The realization of this puncture is done in two stages.

  • The needle is introduced through the introducer and progress is made until resistance is encountered which would correspond to the dura mater (3 to 6 cm deep), while avoiding bone contact.
  • The mandrel is removed, and the clear CSF drop reflux is observed before slowly inject local anesthesia (1 ml every 3 seconds). Care must be taken that the needle is stationary and has a good position.

Finally, the patient is placed in the supine position.

Monitoring after anesthesia

Monitoring takes place during the installation of the block, during and after the operation.

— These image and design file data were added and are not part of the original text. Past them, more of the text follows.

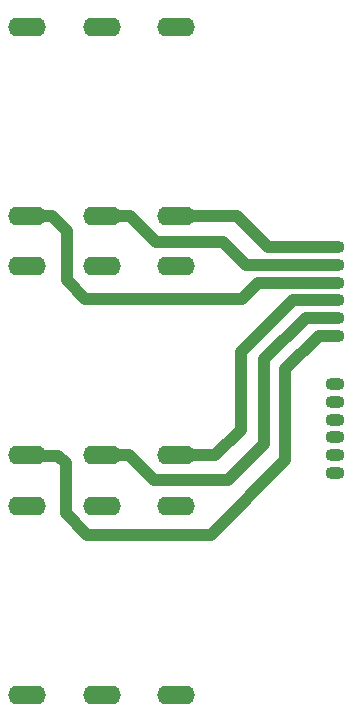
<source format=gbl>
G04*
G04 #@! TF.GenerationSoftware,Altium Limited,Altium Designer,21.8.1 (53)*
G04*
G04 Layer_Physical_Order=2*
G04 Layer_Color=16711680*
%FSLAX25Y25*%
%MOIN*%
G70*
G04*
G04 #@! TF.SameCoordinates,10585E3A-A503-4201-9872-C8A2A9F9218C*
G04*
G04*
G04 #@! TF.FilePolarity,Positive*
G04*
G01*
G75*
%ADD15C,0.03937*%
%ADD16O,0.12598X0.06299*%
%ADD17O,0.06299X0.04331*%
D15*
X398582Y348718D02*
X406278Y341022D01*
X367600Y357400D02*
X376282Y348718D01*
X398582D01*
X400358Y269258D02*
X412400Y281300D01*
X375574Y269258D02*
X400358D01*
X367333Y277500D02*
X375574Y269258D01*
X358200Y277500D02*
X367333D01*
X358197Y357400D02*
X367600D01*
X419400Y306200D02*
X430600Y317400D01*
X333397Y277500D02*
X333497Y277400D01*
X419400Y276000D02*
Y306200D01*
X346200Y258300D02*
X353400Y251100D01*
X430600Y317400D02*
X436000D01*
X346200Y258300D02*
Y274800D01*
X333497Y277400D02*
X343600D01*
X346200Y274800D01*
X353400Y251100D02*
X394500D01*
X419400Y276000D01*
X412400Y309500D02*
X426205Y323306D01*
X436000D01*
X412400Y281300D02*
Y309500D01*
X396100Y277500D02*
X404500Y285900D01*
Y311800D01*
X421911Y329211D02*
X436000D01*
X383003Y277500D02*
X396100D01*
X404500Y311800D02*
X421911Y329211D01*
X404900Y329700D02*
X410317Y335117D01*
X346500Y335900D02*
Y352400D01*
X352700Y329700D02*
X404900D01*
X346500Y335900D02*
X352700Y329700D01*
X333394Y357400D02*
X341500D01*
X346500Y352400D01*
X410317Y335117D02*
X436000D01*
X406278Y341022D02*
X436000D01*
X413772Y346927D02*
X436000D01*
X403300Y357400D02*
X413772Y346927D01*
X383000Y357400D02*
X403300D01*
D16*
X333394D02*
D03*
Y420392D02*
D03*
X358197Y357400D02*
D03*
X383000D02*
D03*
Y420392D02*
D03*
X358197D02*
D03*
X333397Y277500D02*
D03*
Y340492D02*
D03*
X358200Y277500D02*
D03*
X383003D02*
D03*
Y340492D02*
D03*
X358200D02*
D03*
X333394Y197508D02*
D03*
Y260500D02*
D03*
X358197Y197508D02*
D03*
X383000D02*
D03*
Y260500D02*
D03*
X358197D02*
D03*
D17*
X435900Y301200D02*
D03*
Y295294D02*
D03*
Y289389D02*
D03*
Y283484D02*
D03*
Y277578D02*
D03*
Y271673D02*
D03*
X436000Y346927D02*
D03*
Y341022D02*
D03*
Y335117D02*
D03*
Y329211D02*
D03*
Y323306D02*
D03*
Y317400D02*
D03*
M02*

</source>
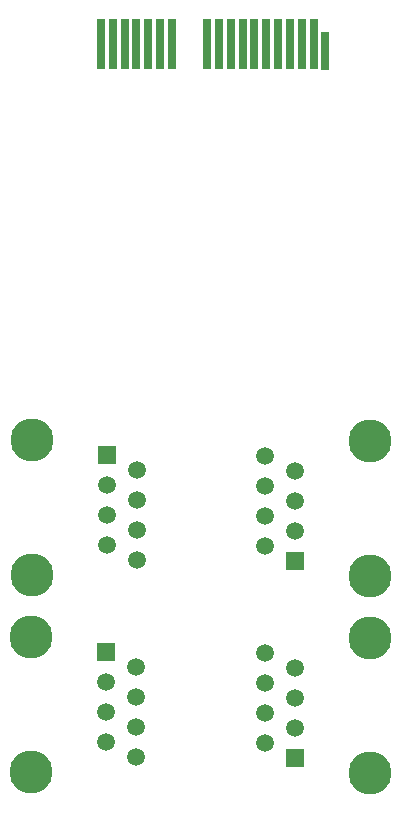
<source format=gbr>
%TF.GenerationSoftware,KiCad,Pcbnew,8.0.5-8.0.5-0~ubuntu22.04.1*%
%TF.CreationDate,2024-10-05T09:37:12-07:00*%
%TF.ProjectId,siglent-la,7369676c-656e-4742-9d6c-612e6b696361,rev?*%
%TF.SameCoordinates,Original*%
%TF.FileFunction,Soldermask,Bot*%
%TF.FilePolarity,Negative*%
%FSLAX46Y46*%
G04 Gerber Fmt 4.6, Leading zero omitted, Abs format (unit mm)*
G04 Created by KiCad (PCBNEW 8.0.5-8.0.5-0~ubuntu22.04.1) date 2024-10-05 09:37:12*
%MOMM*%
%LPD*%
G01*
G04 APERTURE LIST*
%ADD10C,3.650000*%
%ADD11R,1.500000X1.500000*%
%ADD12C,1.500000*%
%ADD13R,0.700000X4.300000*%
%ADD14R,0.700000X3.200000*%
G04 APERTURE END LIST*
D10*
%TO.C,J104*%
X95600000Y-100500000D03*
X95600000Y-111930000D03*
D11*
X101950000Y-101770000D03*
D12*
X104490000Y-103040000D03*
X101950000Y-104310000D03*
X104490000Y-105580000D03*
X101950000Y-106850000D03*
X104490000Y-108120000D03*
X101950000Y-109390000D03*
X104490000Y-110660000D03*
%TD*%
D10*
%TO.C,J103*%
X124170000Y-111997500D03*
X124170000Y-100567500D03*
D11*
X117820000Y-110727500D03*
D12*
X115280000Y-109457500D03*
X117820000Y-108187500D03*
X115280000Y-106917500D03*
X117820000Y-105647500D03*
X115280000Y-104377500D03*
X117820000Y-103107500D03*
X115280000Y-101837500D03*
%TD*%
D10*
%TO.C,J102*%
X95490000Y-117190000D03*
X95490000Y-128620000D03*
D11*
X101840000Y-118460000D03*
D12*
X104380000Y-119730000D03*
X101840000Y-121000000D03*
X104380000Y-122270000D03*
X101840000Y-123540000D03*
X104380000Y-124810000D03*
X101840000Y-126080000D03*
X104380000Y-127350000D03*
%TD*%
D10*
%TO.C,J101*%
X124170000Y-128697500D03*
X124170000Y-117267500D03*
D11*
X117820000Y-127427500D03*
D12*
X115280000Y-126157500D03*
X117820000Y-124887500D03*
X115280000Y-123617500D03*
X117820000Y-122347500D03*
X115280000Y-121077500D03*
X117820000Y-119807500D03*
X115280000Y-118537500D03*
%TD*%
D13*
%TO.C,J1*%
X101400000Y-67000000D03*
X102400000Y-67000000D03*
X103400000Y-67000000D03*
X104400000Y-67000000D03*
X105400000Y-67000000D03*
X106400000Y-67000000D03*
X107400000Y-67000000D03*
X110400000Y-67000000D03*
X111400000Y-67000000D03*
X112400000Y-67000000D03*
X113400000Y-67000000D03*
X114400000Y-67000000D03*
X115400000Y-67000000D03*
X116400000Y-67000000D03*
X117400000Y-67000000D03*
X118400000Y-67000000D03*
X119400000Y-67000000D03*
D14*
X120400000Y-67550000D03*
%TD*%
M02*

</source>
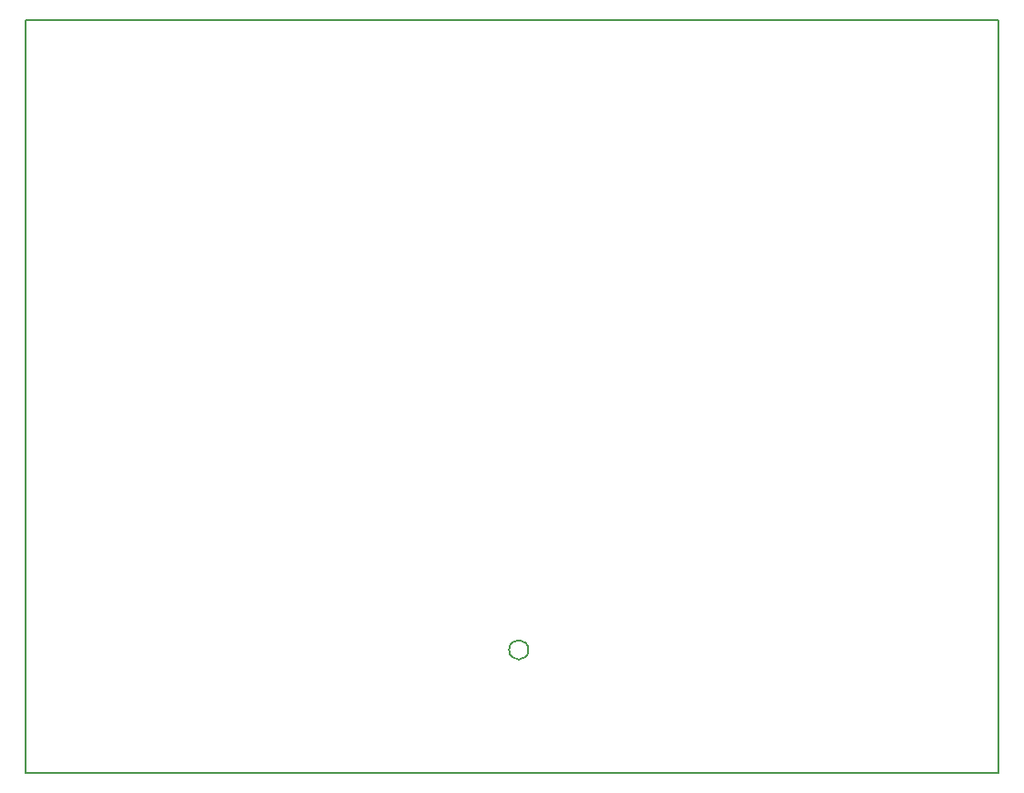
<source format=gm1>
G04 #@! TF.GenerationSoftware,KiCad,Pcbnew,(5.0.2)-1*
G04 #@! TF.CreationDate,2019-04-15T11:25:42+02:00*
G04 #@! TF.ProjectId,irrigation_5Vvalve_4N25_CD74HC4052E_PCB v5.2,69727269-6761-4746-996f-6e5f35567661,rev?*
G04 #@! TF.SameCoordinates,Original*
G04 #@! TF.FileFunction,Profile,NP*
%FSLAX46Y46*%
G04 Gerber Fmt 4.6, Leading zero omitted, Abs format (unit mm)*
G04 Created by KiCad (PCBNEW (5.0.2)-1) date 15-04-2019 11:25:42*
%MOMM*%
%LPD*%
G01*
G04 APERTURE LIST*
%ADD10C,0.200000*%
G04 APERTURE END LIST*
D10*
X64398026Y-76200000D02*
G75*
G03X64398026Y-76200000I-898026J0D01*
G01*
X17780000Y-87630000D02*
X17780000Y-17780000D01*
X107950000Y-87630000D02*
X17780000Y-87630000D01*
X107950000Y-17780000D02*
X107950000Y-87630000D01*
X17780000Y-17780000D02*
X107950000Y-17780000D01*
M02*

</source>
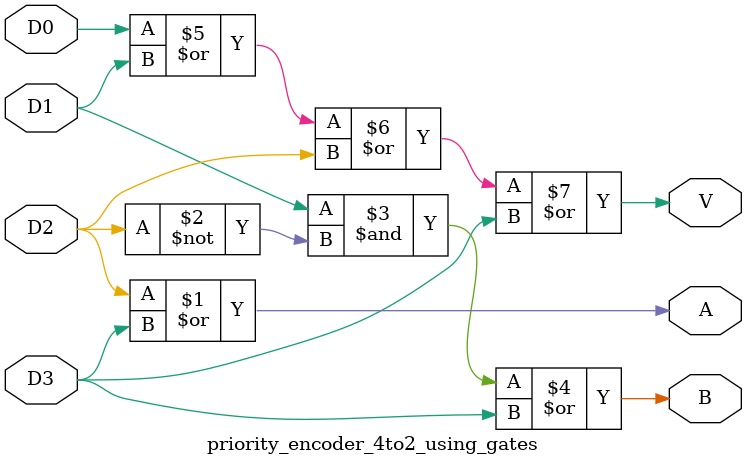
<source format=v>
`timescale 1ns / 1ps


module priority_encoder_4to2_using_gates(
input D0,D1,D2,D3,
output A,B,V
    );
assign A= D2 | D3;
assign B= (D1 & (~D2)) | D3;
assign V= D0 | D1 | D2 | D3; 
endmodule

</source>
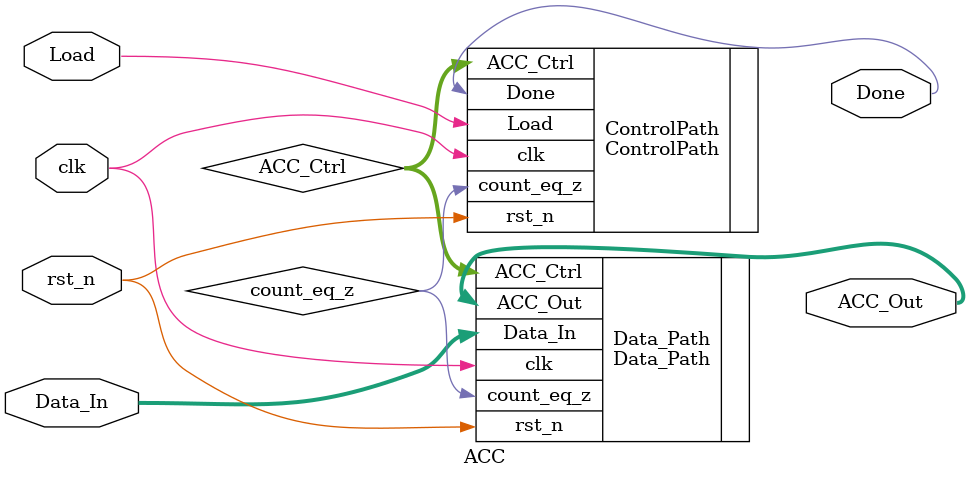
<source format=v>
module ACC(
	input 		clk,
	input 		rst_n,
	input 		Load,
	input 	[7:0] 	Data_In,

	output 		Done,
	output 	[7:0]	ACC_Out
	);

wire [4:0]	ACC_Ctrl;
wire 		count_eq_z;

ControlPath ControlPath(
	.clk 				(clk),
	.rst_n 				(rst_n),
	.Load 				(Load),
	.count_eq_z 	(count_eq_z),

	.Done 				(Done),
	.ACC_Ctrl 			(ACC_Ctrl)
	);

Data_Path Data_Path(
	.Data_In 			(Data_In),
	.clk 				(clk),
	.rst_n 				(rst_n),
	.ACC_Ctrl 			(ACC_Ctrl),

	.ACC_Out 			(ACC_Out),
	.count_eq_z 	(count_eq_z)
	);

endmodule
</source>
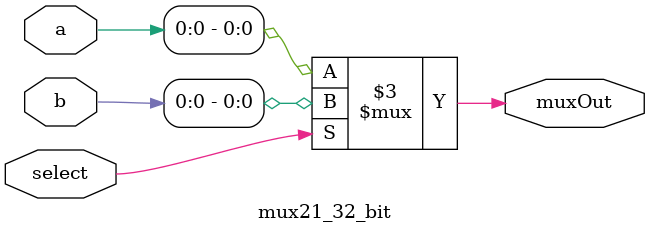
<source format=v>
module mux21_32_bit(input [31: 0]a, b, input select, output reg muxOut);
//   input wire [31:0] a, [31:0] b, select;
//   output reg [31:0] muxOut;
     
    always @(a,b,select)
    begin
    if(select)
        muxOut=b;
    else
        muxOut=a;
    end    
endmodule
</source>
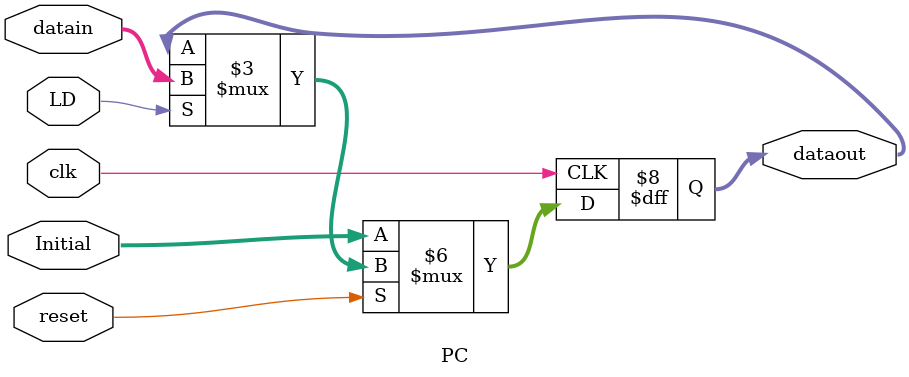
<source format=v>
`timescale 1ns / 1ps


module PC(
    input clk,
    input LD,
    input reset,
    input [31:0] datain,
  
    input [31:0] Initial,
    
    output reg [31:0] dataout
    );
    // at every clock cycle check for reset or data module load
    always @(posedge clk)
    begin
        if(!reset)
            dataout <= Initial;
        else
            if(LD)
                dataout <= datain;
    end
    
endmodule

</source>
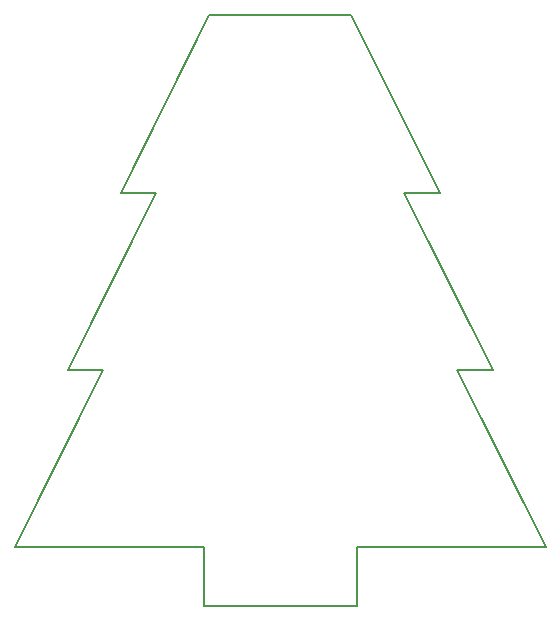
<source format=gm1>
G04 #@! TF.FileFunction,Profile,NP*
%FSLAX46Y46*%
G04 Gerber Fmt 4.6, Leading zero omitted, Abs format (unit mm)*
G04 Created by KiCad (PCBNEW 4.0.3-stable) date 11/02/16 23:14:01*
%MOMM*%
%LPD*%
G01*
G04 APERTURE LIST*
%ADD10C,0.100000*%
%ADD11C,0.200000*%
G04 APERTURE END LIST*
D10*
D11*
X148000000Y-115000000D02*
X145000000Y-115000000D01*
X140500000Y-100000000D02*
X148000000Y-115000000D01*
X143500000Y-100000000D02*
X140500000Y-100000000D01*
X136000000Y-85000000D02*
X143500000Y-100000000D01*
X124000000Y-85000000D02*
X136000000Y-85000000D01*
X116500000Y-100000000D02*
X124000000Y-85000000D01*
X119500000Y-100000000D02*
X116500000Y-100000000D01*
X112000000Y-115000000D02*
X119500000Y-100000000D01*
X115000000Y-115000000D02*
X112000000Y-115000000D01*
X107500000Y-130000000D02*
X115000000Y-115000000D01*
X123500000Y-130000000D02*
X107500000Y-130000000D01*
X152500000Y-130000000D02*
X136500000Y-130000000D01*
X145000000Y-115000000D02*
X152500000Y-130000000D01*
X123500000Y-135000000D02*
X123500000Y-130000000D01*
X136500000Y-135000000D02*
X136500000Y-130000000D01*
X123500000Y-135000000D02*
X136500000Y-135000000D01*
M02*

</source>
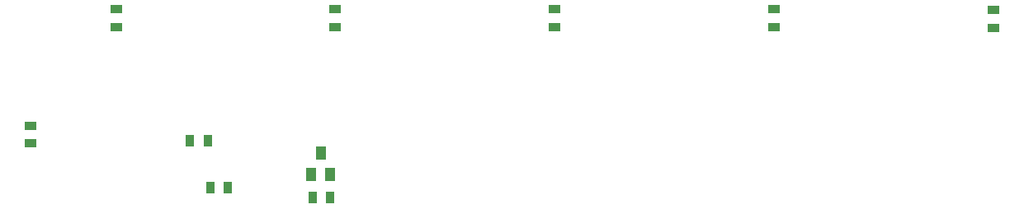
<source format=gbp>
G04*
G04 #@! TF.GenerationSoftware,Altium Limited,Altium Designer,19.1.7 (138)*
G04*
G04 Layer_Color=128*
%FSLAX25Y25*%
%MOIN*%
G70*
G01*
G75*
%ADD17R,0.03543X0.05118*%
%ADD18R,0.05118X0.03543*%
%ADD47R,0.03937X0.05512*%
D17*
X145272Y-83289D02*
D03*
X137988D02*
D03*
X194882Y-106299D02*
D03*
X187598D02*
D03*
X146260Y-102362D02*
D03*
X153543D02*
D03*
D18*
X462598Y-30118D02*
D03*
Y-37402D02*
D03*
X73819Y-77067D02*
D03*
Y-84350D02*
D03*
X196850Y-29823D02*
D03*
Y-37106D02*
D03*
X374016Y-29823D02*
D03*
Y-37106D02*
D03*
X285433Y-29823D02*
D03*
Y-37106D02*
D03*
X108268Y-29823D02*
D03*
Y-37106D02*
D03*
D47*
X190945Y-88189D02*
D03*
X187205Y-96850D02*
D03*
X194685D02*
D03*
M02*

</source>
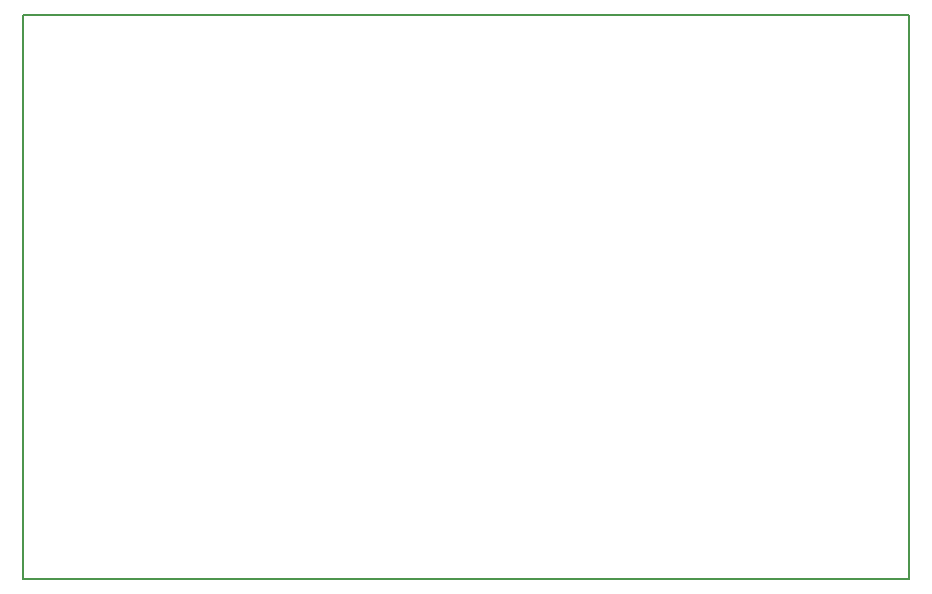
<source format=gbr>
G04 #@! TF.GenerationSoftware,KiCad,Pcbnew,5.0.2-bee76a0~70~ubuntu16.04.1*
G04 #@! TF.CreationDate,2020-01-03T14:39:20-08:00*
G04 #@! TF.ProjectId,Cap_touch_test,4361705f-746f-4756-9368-5f746573742e,rev?*
G04 #@! TF.SameCoordinates,Original*
G04 #@! TF.FileFunction,Profile,NP*
%FSLAX46Y46*%
G04 Gerber Fmt 4.6, Leading zero omitted, Abs format (unit mm)*
G04 Created by KiCad (PCBNEW 5.0.2-bee76a0~70~ubuntu16.04.1) date Fri 03 Jan 2020 14:39:20 PST*
%MOMM*%
%LPD*%
G01*
G04 APERTURE LIST*
%ADD10C,0.150000*%
G04 APERTURE END LIST*
D10*
X36118800Y-61747400D02*
X36118800Y-13995400D01*
X111125000Y-61772800D02*
X36118800Y-61772800D01*
X111099600Y-13995400D02*
X36118800Y-13995400D01*
X111099600Y-61772800D02*
X111099600Y-14020800D01*
M02*

</source>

It consists of evaluating:

  • the feelings of the patient;
  • sensory block;
  • the engine block;
  • breathing;
  • consciousness ;
  • pulses;
  • blood pressure.

Monitoring should be frequent, until the patient has fully recovered. They are essential in order to limit the risks and complications.

The risks and complications

During the puncture, there is a high risk of vagal discomfort. However, it is quite possible to avoid it by adopting the lateral decubitus position and premedication.

The failures as well as accidents may also occur (example: puncture of a vessel).

When installing the block, in the event of a block that is too extensive, risks and complications neurological, cardio-respiratory and digestive can present themselves. These can cause side effects such as low blood pressure, bradycardia, drowsiness, difficulty breathing and drowsiness.

Later, one may experience headaches, urinary retention, paralysis, sepsis and other neurological complications.

However, these risks and complications can be treated and avoided by strictly adhering to spinal anesthesia procedures and protocols.